● EXERCISE
Begin at the line containing "exposure_s: 1/125" in the records below, end at the line containing "exposure_s: 1/120", and retype each line in that span exactly. No other line and no image should appear.

◇ ◇ ◇

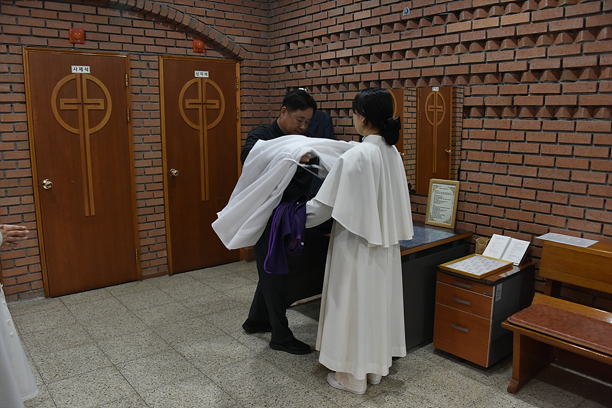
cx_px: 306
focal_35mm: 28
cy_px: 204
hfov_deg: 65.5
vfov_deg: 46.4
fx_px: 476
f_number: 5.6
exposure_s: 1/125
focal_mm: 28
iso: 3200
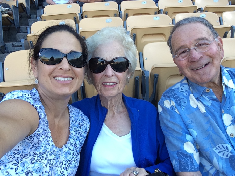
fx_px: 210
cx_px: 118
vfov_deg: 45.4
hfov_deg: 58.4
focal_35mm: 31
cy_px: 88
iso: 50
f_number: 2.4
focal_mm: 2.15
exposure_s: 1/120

◇ ◇ ◇

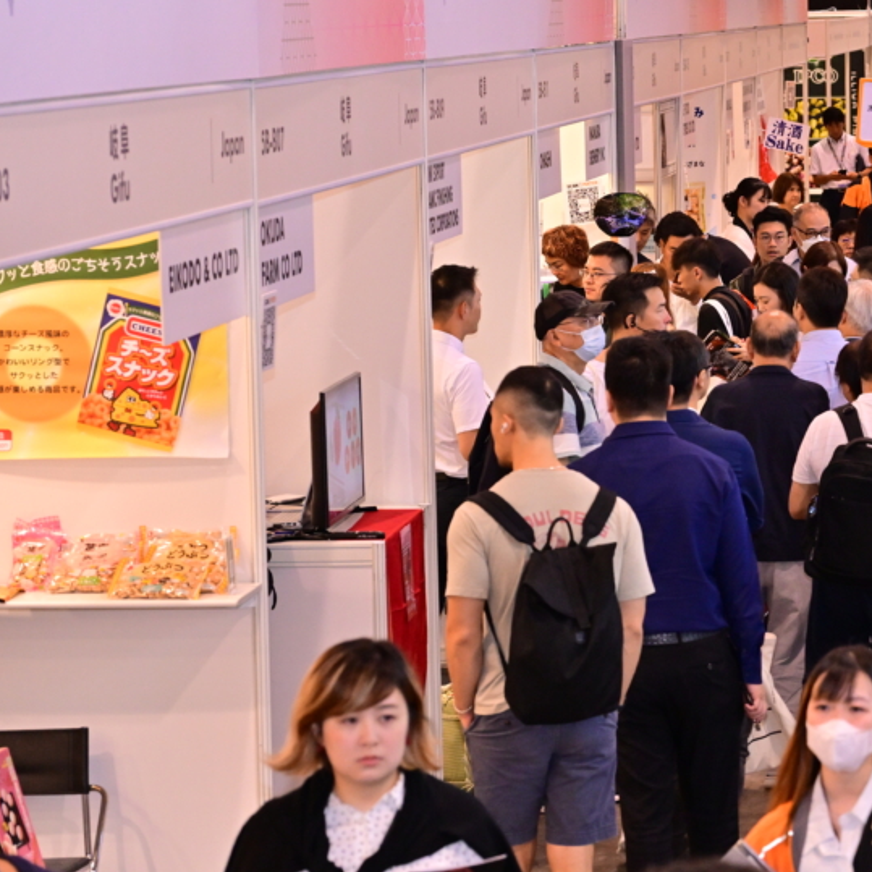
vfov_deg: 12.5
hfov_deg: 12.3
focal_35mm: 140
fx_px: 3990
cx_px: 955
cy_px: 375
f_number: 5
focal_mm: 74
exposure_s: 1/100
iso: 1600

◇ ◇ ◇

● WRITTEN RESPONSE
exposure_s: 1/125
focal_mm: 28
iso: 3200
fx_px: 210
cx_px: 118
vfov_deg: 45.4
hfov_deg: 58.4
focal_35mm: 31
cy_px: 88
iso: 50
f_number: 2.4
focal_mm: 2.15
exposure_s: 1/120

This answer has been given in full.